Argap disapa BAS mengatakan bahwa, pelaku seni seperti musisi kini telah banyak menyadari pentingnya pelindungan kekayaan intelektual khususnya karya cipta seperti lagu dan musik untuk dilindungi.
“Ini trend yang baik di mana terjadi peningkatan kesadaran masyarakat termasuk pelaku seni untuk melindungi karya ciptanya. Kanwil Kemenkum Malut juga telah bekerja sama dengan berbagai event lomba, agar lagu ciptaan para musisi lokal dapat dilindungi,” ungkap Argap dalam keterangannya, Kamis (22/1).
Selain itu, para penulis termasuk civitas akademika kampus juga ikut berkontribusi dalam pelindungan hak cipta atas karya tulis maupun buku. Setiap tahun, kata Argap, kampus melahirkan ratusan karya tulis yang seyogianya dilindungi.

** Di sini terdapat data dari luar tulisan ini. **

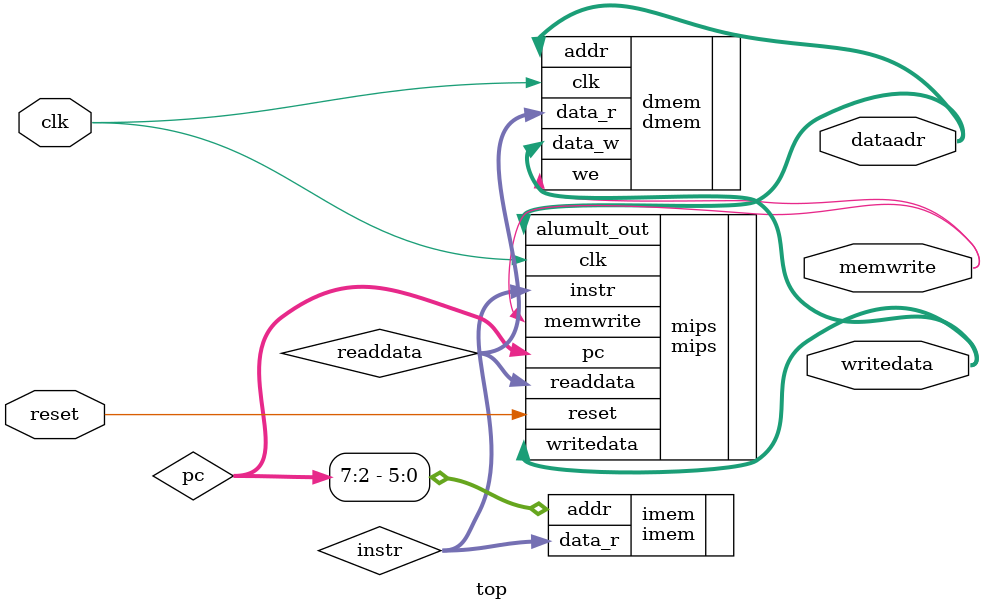
<source format=v>

module top(input         clk, reset, 
           output [31:0] writedata, dataadr, 
           output        memwrite);

  wire [31:0] pc, instr, readdata;
  
  // instantiate processor and memories
  mips mips(.clk(clk), 
            .reset(reset),
				.pc(pc),
				.instr(instr),
				.memwrite(memwrite),
            .alumult_out(dataadr),
				.writedata(writedata),
				.readdata(readdata));
  imem imem(.addr(pc[7:2]),
            .data_r(instr));
  dmem dmem(.clk(clk),
            .we(memwrite),
 				.addr(dataadr),
				.data_w(writedata),
				.data_r(readdata));

endmodule

</source>
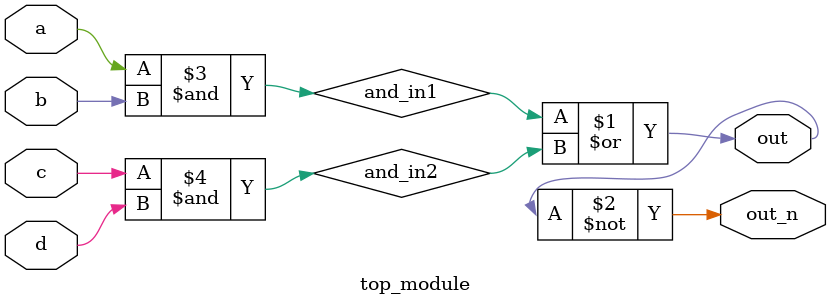
<source format=v>
`default_nettype none
module top_module(
    input a,
    input b,
    input c,
    input d,
    output out,
    output out_n   ); 
    wire and_in1,and_in2;
    assign out=and_in1|and_in2;
    assign out_n=~out;
    assign and_in1=a&b;
	assign and_in2=c&d;
endmodule

</source>
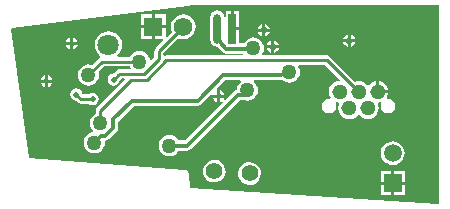
<source format=gtl>
G04*
G04 #@! TF.GenerationSoftware,Altium Limited,Altium Designer,19.1.5 (86)*
G04*
G04 Layer_Physical_Order=1*
G04 Layer_Color=255*
%FSAX24Y24*%
%MOIN*%
G70*
G01*
G75*
%ADD12C,0.0100*%
%ADD24C,0.0709*%
%ADD25O,0.0250X0.1000*%
%ADD26R,0.0250X0.1000*%
%ADD27C,0.0140*%
%ADD28C,0.0620*%
%ADD29R,0.0620X0.0620*%
%ADD30O,0.0512X0.0512*%
%ADD31C,0.0551*%
%ADD32C,0.0591*%
%ADD33R,0.0591X0.0591*%
%ADD34C,0.0500*%
%ADD35C,0.0200*%
%ADD36C,0.0216*%
G36*
X017300Y002237D02*
X017263Y002202D01*
X008991Y002750D01*
X008952Y003213D01*
X008947Y003230D01*
X008945Y003248D01*
X008939Y003258D01*
X008936Y003270D01*
X008925Y003284D01*
X008916Y003300D01*
X008906Y003307D01*
X008899Y003317D01*
X008883Y003325D01*
X008869Y003336D01*
X008857Y003340D01*
X008847Y003346D01*
X008829Y003348D01*
X008812Y003352D01*
X003610Y003749D01*
X003015Y008024D01*
X003045Y008064D01*
X008919Y008798D01*
X008938Y008805D01*
X008959Y008809D01*
X008967Y008814D01*
X008976Y008817D01*
X008991Y008830D01*
X009008Y008842D01*
X009013Y008850D01*
X009014Y008850D01*
X017300D01*
Y002237D01*
D02*
G37*
%LPC*%
G36*
X008181Y008523D02*
X007821D01*
Y008163D01*
X008181D01*
Y008523D01*
D02*
G37*
G36*
X007721D02*
X007361D01*
Y008163D01*
X007721D01*
Y008523D01*
D02*
G37*
G36*
X010625Y008650D02*
X010450D01*
Y008100D01*
X010625D01*
Y008650D01*
D02*
G37*
G36*
X011500Y008202D02*
Y008050D01*
X011652D01*
X011646Y008081D01*
X011600Y008150D01*
X011531Y008196D01*
X011500Y008202D01*
D02*
G37*
G36*
X011400D02*
X011369Y008196D01*
X011300Y008150D01*
X011254Y008081D01*
X011248Y008050D01*
X011400D01*
Y008202D01*
D02*
G37*
G36*
X011652Y007950D02*
X011500D01*
Y007798D01*
X011531Y007804D01*
X011600Y007850D01*
X011646Y007919D01*
X011652Y007950D01*
D02*
G37*
G36*
X011400D02*
X011248D01*
X011254Y007919D01*
X011300Y007850D01*
X011369Y007804D01*
X011400Y007798D01*
Y007950D01*
D02*
G37*
G36*
X007721Y008063D02*
X007361D01*
Y007703D01*
X007721D01*
Y008063D01*
D02*
G37*
G36*
X014350Y007852D02*
Y007700D01*
X014502D01*
X014496Y007731D01*
X014450Y007800D01*
X014381Y007846D01*
X014350Y007852D01*
D02*
G37*
G36*
X014250D02*
X014219Y007846D01*
X014150Y007800D01*
X014104Y007731D01*
X014098Y007700D01*
X014250D01*
Y007852D01*
D02*
G37*
G36*
X009900Y008654D02*
X009812Y008637D01*
X009738Y008587D01*
X009688Y008513D01*
X009671Y008425D01*
Y007675D01*
X009688Y007587D01*
X009738Y007513D01*
X009812Y007463D01*
X009892Y007447D01*
X010082Y007257D01*
X010138Y007220D01*
X010205Y007207D01*
X010205Y007207D01*
X010763D01*
X010765Y007203D01*
X010737Y007153D01*
X008199D01*
X008153Y007144D01*
X008103Y007172D01*
Y007228D01*
X008610Y007735D01*
X008664Y007713D01*
X008771Y007699D01*
X008878Y007713D01*
X008978Y007754D01*
X009064Y007820D01*
X009129Y007906D01*
X009171Y008006D01*
X009185Y008113D01*
X009171Y008220D01*
X009129Y008319D01*
X009064Y008405D01*
X008978Y008471D01*
X008878Y008512D01*
X008771Y008526D01*
X008664Y008512D01*
X008564Y008471D01*
X008479Y008405D01*
X008413Y008319D01*
X008372Y008220D01*
X008358Y008113D01*
X008372Y008006D01*
X008394Y007952D01*
X008227Y007785D01*
X008181Y007804D01*
Y008063D01*
X007821D01*
Y007703D01*
X008080D01*
X008099Y007656D01*
X007842Y007399D01*
X007809Y007350D01*
X007797Y007291D01*
Y007098D01*
X007693Y006993D01*
X007645Y007009D01*
X007641Y007041D01*
X007606Y007127D01*
X007550Y007200D01*
X007477Y007256D01*
X007391Y007291D01*
X007300Y007303D01*
X007209Y007291D01*
X007123Y007256D01*
X007050Y007200D01*
X006994Y007127D01*
X006985Y007103D01*
X006576D01*
X006559Y007153D01*
X006598Y007183D01*
X006671Y007278D01*
X006717Y007389D01*
X006733Y007507D01*
X006717Y007626D01*
X006671Y007737D01*
X006598Y007832D01*
X006504Y007904D01*
X006393Y007950D01*
X006274Y007966D01*
X006156Y007950D01*
X006045Y007904D01*
X005950Y007832D01*
X005878Y007737D01*
X005832Y007626D01*
X005816Y007507D01*
X005832Y007389D01*
X005878Y007278D01*
X005950Y007183D01*
X006001Y007144D01*
X005991Y007091D01*
X005942Y007058D01*
X005715Y006831D01*
X005691Y006841D01*
X005600Y006853D01*
X005509Y006841D01*
X005423Y006806D01*
X005350Y006750D01*
X005294Y006677D01*
X005259Y006591D01*
X005247Y006500D01*
X005259Y006409D01*
X005294Y006323D01*
X005350Y006250D01*
X005423Y006194D01*
X005509Y006159D01*
X005600Y006147D01*
X005691Y006159D01*
X005777Y006194D01*
X005850Y006250D01*
X005906Y006323D01*
X005941Y006409D01*
X005953Y006500D01*
X005941Y006591D01*
X005931Y006615D01*
X006113Y006797D01*
X006985D01*
X006994Y006773D01*
X007014Y006748D01*
X006992Y006703D01*
X006659D01*
X006600Y006691D01*
X006550Y006658D01*
X006445Y006553D01*
X006372Y006538D01*
X006306Y006494D01*
X006262Y006428D01*
X006246Y006350D01*
X006262Y006272D01*
X006306Y006206D01*
X006372Y006162D01*
X006450Y006146D01*
X006528Y006162D01*
X006594Y006206D01*
X006638Y006272D01*
X006649Y006324D01*
X006708Y006383D01*
X006708Y006383D01*
X006722Y006397D01*
X006804D01*
X006823Y006351D01*
X005892Y005419D01*
X005859Y005370D01*
X005847Y005311D01*
Y005215D01*
X005823Y005206D01*
X005750Y005150D01*
X005694Y005077D01*
X005659Y004991D01*
X005647Y004900D01*
X005659Y004809D01*
X005694Y004723D01*
X005750Y004650D01*
X005754Y004647D01*
X005740Y004595D01*
X005709Y004591D01*
X005623Y004556D01*
X005550Y004500D01*
X005494Y004427D01*
X005459Y004341D01*
X005447Y004250D01*
X005459Y004159D01*
X005494Y004073D01*
X005550Y004000D01*
X005623Y003944D01*
X005709Y003909D01*
X005800Y003897D01*
X005891Y003909D01*
X005977Y003944D01*
X006050Y004000D01*
X006106Y004073D01*
X006141Y004159D01*
X006153Y004250D01*
X006149Y004279D01*
X006174Y004307D01*
X006240Y004320D01*
X006297Y004357D01*
X006543Y004603D01*
X006580Y004660D01*
X006593Y004726D01*
Y004948D01*
X007122Y005477D01*
X009250D01*
X009316Y005490D01*
X009373Y005527D01*
X009708Y005862D01*
X009731Y005850D01*
X009900D01*
Y006019D01*
X009888Y006042D01*
X010172Y006327D01*
X010669D01*
X010686Y006277D01*
X010650Y006250D01*
X010594Y006177D01*
X010559Y006091D01*
X010547Y006000D01*
X010547Y005998D01*
X010515Y005991D01*
X010459Y005954D01*
X010149Y005644D01*
X010146Y005643D01*
X010111Y005680D01*
X010138Y005722D01*
X010144Y005750D01*
X010000D01*
Y005606D01*
X010028Y005612D01*
X010070Y005639D01*
X010107Y005604D01*
X010106Y005601D01*
X008828Y004323D01*
X008607D01*
X008606Y004327D01*
X008550Y004400D01*
X008477Y004456D01*
X008391Y004491D01*
X008300Y004503D01*
X008209Y004491D01*
X008123Y004456D01*
X008050Y004400D01*
X007994Y004327D01*
X007959Y004241D01*
X007947Y004150D01*
X007959Y004059D01*
X007994Y003973D01*
X008050Y003900D01*
X008123Y003844D01*
X008209Y003809D01*
X008300Y003797D01*
X008391Y003809D01*
X008477Y003844D01*
X008550Y003900D01*
X008606Y003973D01*
X008607Y003977D01*
X008900D01*
X008966Y003990D01*
X009023Y004027D01*
X010653Y005658D01*
X010818D01*
X010900Y005647D01*
X010991Y005659D01*
X011077Y005694D01*
X011150Y005750D01*
X011206Y005823D01*
X011241Y005909D01*
X011253Y006000D01*
X011241Y006091D01*
X011206Y006177D01*
X011150Y006250D01*
X011114Y006277D01*
X011131Y006327D01*
X012038D01*
X012072Y006334D01*
X012123Y006294D01*
X012209Y006259D01*
X012300Y006247D01*
X012391Y006259D01*
X012477Y006294D01*
X012550Y006350D01*
X012606Y006423D01*
X012641Y006509D01*
X012653Y006600D01*
X012641Y006691D01*
X012606Y006777D01*
X012586Y006802D01*
X012608Y006847D01*
X013495D01*
X013990Y006352D01*
X013967Y006304D01*
X013888Y006294D01*
X013802Y006258D01*
X013727Y006201D01*
X013670Y006127D01*
X013634Y006040D01*
X013622Y005947D01*
X013634Y005854D01*
X013670Y005768D01*
X013678Y005758D01*
X013649Y005713D01*
X013627Y005717D01*
X013534Y005699D01*
X013455Y005646D01*
X013403Y005568D01*
X013384Y005475D01*
X013403Y005382D01*
X013455Y005303D01*
X013534Y005251D01*
X013627Y005232D01*
X013720Y005251D01*
X013798Y005303D01*
X013851Y005382D01*
X013869Y005475D01*
X013852Y005561D01*
X013870Y005586D01*
X013889Y005600D01*
X013939Y005594D01*
X013970Y005539D01*
X013949Y005489D01*
X013937Y005396D01*
X013949Y005303D01*
X013985Y005217D01*
X014042Y005142D01*
X014117Y005085D01*
X014203Y005049D01*
X014296Y005037D01*
X014389Y005049D01*
X014476Y005085D01*
X014550Y005142D01*
X014580Y005181D01*
X014643D01*
X014672Y005142D01*
X014747Y005085D01*
X014833Y005049D01*
X014926Y005037D01*
X015019Y005049D01*
X015105Y005085D01*
X015180Y005142D01*
X015237Y005217D01*
X015273Y005303D01*
X015285Y005396D01*
X015273Y005489D01*
X015252Y005539D01*
X015283Y005594D01*
X015333Y005600D01*
X015352Y005586D01*
X015370Y005561D01*
X015353Y005475D01*
X015371Y005382D01*
X015424Y005303D01*
X015502Y005251D01*
X015595Y005232D01*
X015688Y005251D01*
X015767Y005303D01*
X015819Y005382D01*
X015838Y005475D01*
X015819Y005568D01*
X015767Y005646D01*
X015688Y005699D01*
X015595Y005717D01*
X015573Y005713D01*
X015544Y005758D01*
X015552Y005768D01*
X015588Y005854D01*
X015593Y005897D01*
X015241D01*
Y005947D01*
X015191D01*
Y006300D01*
X015148Y006294D01*
X015061Y006258D01*
X014987Y006201D01*
X014957Y006162D01*
X014894D01*
X014865Y006201D01*
X014791Y006258D01*
X014704Y006294D01*
X014611Y006306D01*
X014518Y006294D01*
X014492Y006283D01*
X013666Y007108D01*
X013617Y007141D01*
X013558Y007153D01*
X011408D01*
X011386Y007198D01*
X011406Y007223D01*
X011441Y007309D01*
X011453Y007400D01*
X011441Y007491D01*
X011406Y007577D01*
X011350Y007650D01*
X011277Y007706D01*
X011191Y007741D01*
X011100Y007753D01*
X011009Y007741D01*
X010923Y007706D01*
X010850Y007650D01*
X010794Y007577D01*
X010785Y007553D01*
X010625D01*
Y008000D01*
X010400D01*
Y008050D01*
X010350D01*
Y008650D01*
X010175D01*
Y008452D01*
X010125Y008447D01*
X010112Y008513D01*
X010062Y008587D01*
X009988Y008637D01*
X009900Y008654D01*
D02*
G37*
G36*
X005100Y007744D02*
Y007600D01*
X005244D01*
X005238Y007628D01*
X005194Y007694D01*
X005128Y007738D01*
X005100Y007744D01*
D02*
G37*
G36*
X005000D02*
X004972Y007738D01*
X004906Y007694D01*
X004862Y007628D01*
X004856Y007600D01*
X005000D01*
Y007744D01*
D02*
G37*
G36*
X011800Y007652D02*
Y007500D01*
X011952D01*
X011946Y007531D01*
X011900Y007600D01*
X011831Y007646D01*
X011800Y007652D01*
D02*
G37*
G36*
X011700D02*
X011669Y007646D01*
X011600Y007600D01*
X011554Y007531D01*
X011548Y007500D01*
X011700D01*
Y007652D01*
D02*
G37*
G36*
X014502Y007600D02*
X014350D01*
Y007448D01*
X014381Y007454D01*
X014450Y007500D01*
X014496Y007569D01*
X014502Y007600D01*
D02*
G37*
G36*
X014250D02*
X014098D01*
X014104Y007569D01*
X014150Y007500D01*
X014219Y007454D01*
X014250Y007448D01*
Y007600D01*
D02*
G37*
G36*
X005244Y007500D02*
X005100D01*
Y007356D01*
X005128Y007362D01*
X005194Y007406D01*
X005238Y007472D01*
X005244Y007500D01*
D02*
G37*
G36*
X005000D02*
X004856D01*
X004862Y007472D01*
X004906Y007406D01*
X004972Y007362D01*
X005000Y007356D01*
Y007500D01*
D02*
G37*
G36*
X011952Y007400D02*
X011800D01*
Y007248D01*
X011831Y007254D01*
X011900Y007300D01*
X011946Y007369D01*
X011952Y007400D01*
D02*
G37*
G36*
X011700D02*
X011548D01*
X011554Y007369D01*
X011600Y007300D01*
X011669Y007254D01*
X011700Y007248D01*
Y007400D01*
D02*
G37*
G36*
X004250Y006494D02*
Y006350D01*
X004394D01*
X004388Y006378D01*
X004344Y006444D01*
X004278Y006488D01*
X004250Y006494D01*
D02*
G37*
G36*
X004150D02*
X004122Y006488D01*
X004056Y006444D01*
X004012Y006378D01*
X004006Y006350D01*
X004150D01*
Y006494D01*
D02*
G37*
G36*
X004394Y006250D02*
X004250D01*
Y006106D01*
X004278Y006112D01*
X004344Y006156D01*
X004388Y006222D01*
X004394Y006250D01*
D02*
G37*
G36*
X004150D02*
X004006D01*
X004012Y006222D01*
X004056Y006156D01*
X004122Y006112D01*
X004150Y006106D01*
Y006250D01*
D02*
G37*
G36*
X015291Y006300D02*
Y005997D01*
X015593D01*
X015588Y006040D01*
X015552Y006127D01*
X015495Y006201D01*
X015420Y006258D01*
X015334Y006294D01*
X015291Y006300D01*
D02*
G37*
G36*
X010000Y005994D02*
Y005850D01*
X010144D01*
X010138Y005878D01*
X010094Y005944D01*
X010028Y005988D01*
X010000Y005994D01*
D02*
G37*
G36*
X009900Y005750D02*
X009756D01*
X009762Y005722D01*
X009806Y005656D01*
X009872Y005612D01*
X009900Y005606D01*
Y005750D01*
D02*
G37*
G36*
X005200Y006054D02*
X005122Y006038D01*
X005056Y005994D01*
X005012Y005928D01*
X004996Y005850D01*
X005012Y005772D01*
X005056Y005706D01*
X005122Y005662D01*
X005185Y005649D01*
X005242Y005592D01*
X005291Y005559D01*
X005350Y005547D01*
X005619D01*
X005672Y005512D01*
X005750Y005496D01*
X005828Y005512D01*
X005894Y005556D01*
X005938Y005622D01*
X005954Y005700D01*
X005938Y005778D01*
X005894Y005844D01*
X005828Y005888D01*
X005750Y005904D01*
X005672Y005888D01*
X005619Y005853D01*
X005413D01*
X005401Y005865D01*
X005388Y005928D01*
X005344Y005994D01*
X005278Y006038D01*
X005200Y006054D01*
D02*
G37*
G36*
X015750Y004299D02*
X015647Y004285D01*
X015551Y004245D01*
X015468Y004182D01*
X015405Y004099D01*
X015365Y004003D01*
X015351Y003900D01*
X015365Y003797D01*
X015405Y003701D01*
X015468Y003618D01*
X015551Y003555D01*
X015647Y003515D01*
X015750Y003501D01*
X015853Y003515D01*
X015949Y003555D01*
X016032Y003618D01*
X016095Y003701D01*
X016135Y003797D01*
X016149Y003900D01*
X016135Y004003D01*
X016095Y004099D01*
X016032Y004182D01*
X015949Y004245D01*
X015853Y004285D01*
X015750Y004299D01*
D02*
G37*
G36*
X016145Y003295D02*
X015800D01*
Y002950D01*
X016145D01*
Y003295D01*
D02*
G37*
G36*
X015700D02*
X015355D01*
Y002950D01*
X015700D01*
Y003295D01*
D02*
G37*
G36*
X009825Y003678D02*
X009726Y003672D01*
X009632Y003640D01*
X009550Y003585D01*
X009485Y003510D01*
X009441Y003422D01*
X009422Y003325D01*
X009428Y003226D01*
X009460Y003132D01*
X009515Y003050D01*
X009590Y002985D01*
X009678Y002941D01*
X009775Y002922D01*
X009874Y002928D01*
X009968Y002960D01*
X010050Y003015D01*
X010115Y003090D01*
X010159Y003178D01*
X010178Y003275D01*
X010172Y003374D01*
X010140Y003468D01*
X010085Y003550D01*
X010010Y003615D01*
X009922Y003659D01*
X009825Y003678D01*
D02*
G37*
G36*
X011003Y003601D02*
X010905Y003594D01*
X010811Y003563D01*
X010729Y003508D01*
X010664Y003433D01*
X010620Y003345D01*
X010601Y003248D01*
X010607Y003149D01*
X010639Y003055D01*
X010694Y002973D01*
X010768Y002908D01*
X010857Y002864D01*
X010954Y002845D01*
X011052Y002851D01*
X011146Y002883D01*
X011228Y002938D01*
X011294Y003012D01*
X011337Y003101D01*
X011357Y003198D01*
X011350Y003297D01*
X011318Y003390D01*
X011263Y003473D01*
X011189Y003538D01*
X011100Y003581D01*
X011003Y003601D01*
D02*
G37*
G36*
X016145Y002850D02*
X015800D01*
Y002505D01*
X016145D01*
Y002850D01*
D02*
G37*
G36*
X015700D02*
X015355D01*
Y002505D01*
X015700D01*
Y002850D01*
D02*
G37*
%LPD*%
D12*
X006050Y006950D02*
X007300D01*
X005600Y006500D02*
X006050Y006950D01*
X006454Y006346D02*
X006600Y006491D01*
X005200Y005850D02*
X005350Y005700D01*
X005750D01*
X006450Y006350D02*
X006454Y006346D01*
X006600Y006491D02*
X006659Y006550D01*
X007466D01*
X007039Y006350D02*
X007549D01*
X007466Y006550D02*
X007950Y007034D01*
Y007291D01*
X008771Y008113D01*
X007549Y006350D02*
X008199Y007000D01*
X013558D01*
X006000Y005311D02*
X007039Y006350D01*
X006000Y004900D02*
Y005311D01*
X013558Y007000D02*
X014611Y005947D01*
X014611D01*
D24*
X006274Y007507D02*
D03*
D25*
X009900Y008050D02*
D03*
D26*
X010400D02*
D03*
D27*
X008300Y004150D02*
X008900D01*
X010581Y005831D01*
X006420Y005020D02*
X007050Y005650D01*
X006030Y004480D02*
X006174D01*
X005800Y004250D02*
X006030Y004480D01*
X006420Y004726D02*
Y005020D01*
X006174Y004480D02*
X006420Y004726D01*
X007050Y005650D02*
X009250D01*
X010100Y006500D01*
X012038D01*
X010900Y005900D02*
Y006000D01*
X010831Y005831D02*
X010900Y005900D01*
X013981Y005947D02*
X013981D01*
X009985Y007600D02*
Y007620D01*
Y007600D02*
X010205Y007380D01*
X011080D02*
X011100Y007400D01*
X010205Y007380D02*
X011080D01*
X009900Y007705D02*
X009985Y007620D01*
X009900Y007705D02*
Y008050D01*
Y008395D01*
X010581Y005831D02*
X010831D01*
D28*
X008771Y008113D02*
D03*
D29*
X007771D02*
D03*
D30*
X014926Y005396D02*
D03*
X015241Y005947D02*
D03*
X014611D02*
D03*
X013981D02*
D03*
X014296Y005396D02*
D03*
D31*
X010979Y003223D02*
D03*
X009800Y003300D02*
D03*
D32*
X015750Y003900D02*
D03*
D33*
Y002900D02*
D03*
D34*
X007300Y006950D02*
D03*
X008300Y004150D02*
D03*
X006000Y004900D02*
D03*
X005800Y004250D02*
D03*
X012300Y006600D02*
D03*
X010900Y006000D02*
D03*
X005600Y006500D02*
D03*
X011100Y007400D02*
D03*
D35*
X004200Y006300D02*
D03*
X005050Y007550D02*
D03*
X005200Y005850D02*
D03*
X005750Y005700D02*
D03*
X009950Y005800D02*
D03*
X006450Y006350D02*
D03*
D36*
X011750Y007450D02*
D03*
X011450Y008000D02*
D03*
X014300Y007650D02*
D03*
M02*

</source>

“Mari lindungi hasil kekayaan intelektualmu sebelum diklaim pihak lain,” ungkap Argap.
Dirinya turut mendorong masyarakat, pelaku seni, komunitas, kampus, pemerintah daerah dan seluruh pihak dapat terus menyadari pentingnya pelindungan kekayaan intelektualnya melalui pendaftaran/pencatatan ke Kementerian Hukum.